Facebook Launches Instant Articles, More News And Faster Loads

Facebook's Instant Articles is rolling out to Android users this week. The expansion follows the mobile service’s iOS launch, in May.

The news-perusing service is a win for Facebook’s nearly 900 million daily active mobile users. For them, it means easier access to more news sources, as well as faster load times for everything from text to video.

“We’ve been beta testing Instant Articles for Android with a small group of people on Facebook for several weeks,” Michael Reckhow, product manager at Facebook, in a new blog post.

Facebook gives publishers 100% of the revenue from ads that run inside the service, while taking a reported 30% of revenue from ads it sells against it.

That math, combined with Facebook’s massive reach, has proven irresistible for many publishers. Stateside, a shortlist of participating Instant Articles publishers includes CNN, The New York Times, Wall Street Journal, ABC News, CBS News and Rolling Stone.

Yet many of those publishers are reportedly not thrilled with the ad dollars coming from their participation in Instant Articles.

All told, about 350 publications around the world have joined the Instant Articles program. Presently, more than 100 are already publishing daily, by Facebook’s estimation.

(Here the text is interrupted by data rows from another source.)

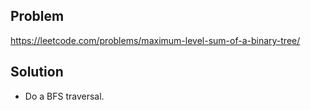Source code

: ## Problem

https://leetcode.com/problems/maximum-level-sum-of-a-binary-tree/

## Solution

- Do a BFS traversal.
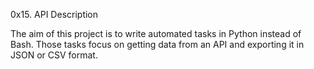 0x15. API
Description

The aim of this project is to write automated tasks in Python instead of Bash. Those tasks focus on getting data from an API and exporting it in JSON or CSV format.
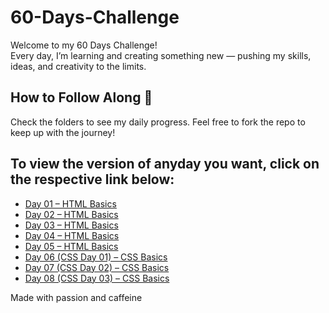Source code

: # 60-Days-Challenge

Welcome to my 60 Days Challenge!  
Every day, I’m learning and creating something new — pushing my skills, ideas, and creativity to the limits.

## How to Follow Along 👀  
Check the folders to see my daily progress. Feel free to fork the repo to keep up with the journey!
## To view the version of anyday you want, click on the respective link below:
- [Day 01 – HTML Basics](https://github.com/Adarsha23/60-Days-Challenge/commit/22e622f3562a8cc69f1e509fa61dc92b58663d00)
- [Day 02 – HTML Basics](https://github.com/Adarsha23/60-Days-Challenge/commit/f25de316ee6ea4e04838a327cc79497741001438)
- [Day 03 – HTML Basics](https://github.com/Adarsha23/60-Days-Challenge/commit/cbe6a38b024dab9bc399ed5f6a96a2cec4376689)
- [Day 04 – HTML Basics](https://github.com/Adarsha23/60-Days-Challenge/commit/cd5d5f9cc5c18437f1df9c5c55c33ccc07625a04)
- [Day 05 – HTML Basics](https://github.com/Adarsha23/60-Days-Challenge/commit/7774822616af7fc39bff292cef7a62d1438c1b1a)
- [Day 06 (CSS Day 01) – CSS Basics](https://github.com/Adarsha23/60-Days-Challenge/commit/862f1e0ddce3106ac2378dffc09a22104a974679)
- [Day 07 (CSS Day 02) – CSS Basics](https://github.com/Adarsha23/60-Days-Challenge/commit/0a101e80950093495b60210d0fbc04d8c96791f7)
- [Day 08 (CSS Day 03) – CSS Basics](https://github.com/Adarsha23/60-Days-Challenge/commit/2ab70aff39430353c546639f9aaf357053912a81)

Made with passion and caffeine

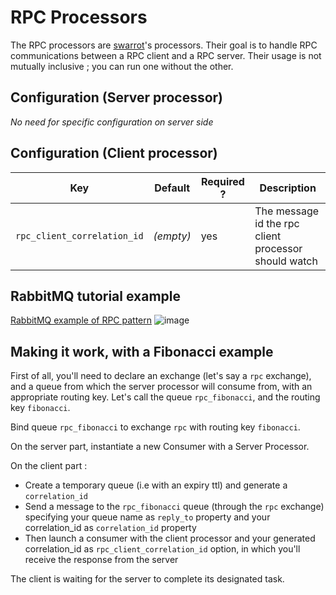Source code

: # RPC Processors
The RPC processors are [swarrot](https://github.com/swarrot/swarrot)'s processors.
Their goal is to handle RPC communications between a RPC client and a RPC server.
Their usage is not mutually inclusive ; you can run one without the other.

## Configuration (Server processor)

*No need for specific configuration on server side*

## Configuration (Client processor)
| Key                         | Default   | Required ? | Description                                          |
| ---                         | -------   | ---------- | -----------                                          |
| `rpc_client_correlation_id` | *(empty)* | yes        | The message id the rpc client processor should watch |

## RabbitMQ tutorial example

[RabbitMQ example of RPC pattern](https://www.rabbitmq.com/tutorials/tutorial-six-python.html) 
![image](https://cloud.githubusercontent.com/assets/1516110/21552484/1f509970-ce02-11e6-949e-ad67510c76b7.png)


## Making it work, with a Fibonacci example
First of all, you'll need to declare an exchange (let's say a `rpc` exchange),
and a queue from which the server processor will consume from, with an appropriate
routing key. Let's call the queue `rpc_fibonacci`, and the routing key `fibonacci`.

Bind queue `rpc_fibonacci` to exchange `rpc` with routing key `fibonacci`.

On the server part, instantiate a new Consumer with a Server Processor.

On the client part :

- Create a temporary queue (i.e with an expiry ttl) and generate a `correlation_id`
- Send a message to the `rpc_fibonacci` queue (through the `rpc`
exchange) specifying your queue name as `reply_to` property and your correlation_id as `correlation_id` property
- Then launch a consumer with the client processor and your generated correlation_id as `rpc_client_correlation_id` option, in which you'll receive the response from the server
 
The client is waiting for the server to complete its designated task.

Separately, Google seems to be gaining traction with “Accelerated Mobile Pages,” and now plans to launch service by early next year. Like Instant Articles, Google’s service promises publishers faster delivery of their content over mobile devices.

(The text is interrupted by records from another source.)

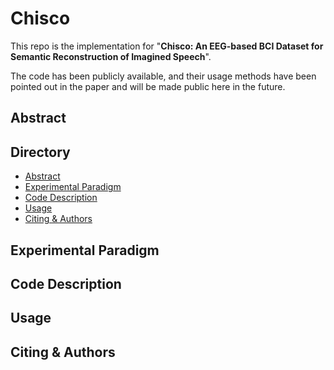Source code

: # Chisco 
This repo is the implementation for "**Chisco: An EEG-based BCI Dataset for Semantic Reconstruction of Imagined Speech**".

The code has been publicly available, and their usage methods have been pointed out in the paper and will be made public here in the future.
## Abstract


## Directory
- [Abstract](#abstract)
- [Experimental Paradigm](#experimental-paradigm)
- [Code Description](#code-description)
- [Usage](#usage)
- [Citing & Authors](#citing--authors)
## Experimental Paradigm


## Code Description


## Usage


## Citing & Authors


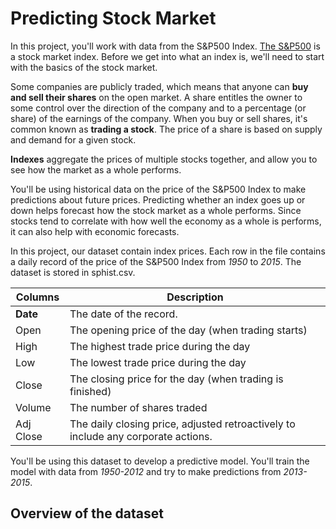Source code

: # Predicting Stock Market

In this project, you'll work with data from the S&P500 Index. [The S&P500](https://en.wikipedia.org/wiki/S%26P_500) is a stock market index. Before we get into what an index is, we'll need to start with the basics of the stock market.

Some companies are publicly traded, which means that anyone can **buy and sell their shares** on the open market. A share entitles the owner to some control over the direction of the company and to a percentage (or share) of the earnings of the company. When you buy or sell shares, it's common known as **trading a stock**. The price of a share is based on supply and demand for a given stock.

**Indexes** aggregate the prices of multiple stocks together, and allow you to see how the market as a whole performs.

You'll be using historical data on the price of the S&P500 Index to make predictions about future prices. Predicting whether an index goes up or down helps forecast how the stock market as a whole performs. Since stocks tend to correlate with how well the economy as a whole is performs, it can also help with economic forecasts.

In this project, our dataset contain index prices. Each row in the file contains a daily record of the price of the S&P500 Index from *1950* to *2015*. The dataset is stored in sphist.csv.

| Columns | Description |
| ----------- | ----------- |
| **Date** | The date of the record. |
| Open | The opening price of the day (when trading starts) |
| High |  The highest trade price during the day |
| Low | The lowest trade price during the day |
| Close | The closing price for the day (when trading is finished) |
| Volume | The number of shares traded |
| Adj Close | The daily closing price, adjusted retroactively to include any corporate actions. |

You'll be using this dataset to develop a predictive model. You'll train the model with data from *1950-2012* and try to make predictions from *2013-2015*.

## Overview of the dataset

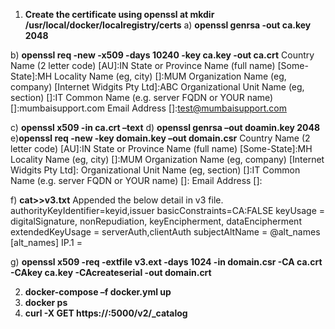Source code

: 
1)	**Create the certificate using openssl at mkdir /usr/local/docker/localregistry/certs**
a) **openssl genrsa -out ca.key 2048**

b) **openssl req -new -x509 -days 10240 -key ca.key -out ca.crt**
       Country Name (2 letter code) [AU]:IN
       State or Province Name (full name) [Some-State]:MH
       Locality Name (eg, city) []:MUM
       Organization Name (eg, company) [Internet Widgits Pty Ltd]:ABC
       Organizational Unit Name (eg, section) []:IT
       Common Name (e.g. server FQDN or YOUR name) []:mumbaisupport.com
       Email Address []:test@mumbaisupport.com


       
c) **openssl x509 -in ca.crt –text**
d) **openssl genrsa –out doamin.key 2048**
e)**openssl req -new -key domain.key –out domain.csr**
     	Country Name (2 letter code) [AU]:IN
      State or Province Name (full name) [Some-State]:MH
      Locality Name (eg, city) []:MUM
      Organization Name (eg, company) [Internet Widgits Pty Ltd]: <Any>
      Organizational Unit Name (eg, section) []:IT
      Common Name (e.g. server FQDN or YOUR name) []:<server ip>
      Email Address []:<your email id>

f) **cat>>v3.txt**
      Appended the below detail in v3 file.
          authorityKeyIdentifier=keyid,issuer
          basicConstraints=CA:FALSE
          keyUsage = digitalSignature, nonRepudiation, keyEncipherment, dataEncipherment
          extendedKeyUsage = serverAuth,clientAuth
          subjectAltName = @alt_names
          [alt_names]
          IP.1  = <IP>

g) **openssl x509 -req -extfile v3.ext -days 1024 -in domain.csr -CA ca.crt -CAkey ca.key -CAcreateserial -out domain.crt**

2) **docker-compose –f docker.yml up** 
3)  **docker ps**
4)   **curl -X GET https://<IP>:5000/v2/_catalog**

Unlike Facebook’s offering -- and Apple News -- AMP is designed to work across multiple platforms, is open-sourced, and available to any publisher that wants to participate. Of course, Google is also promising partner publishers more prominent display in its search results.

Publishers and developers are proving receptive.

So far, 4,500 developers have started following the project on Google’s Github repository, while 250 contributions of code and documentation have come in, according to the search giant.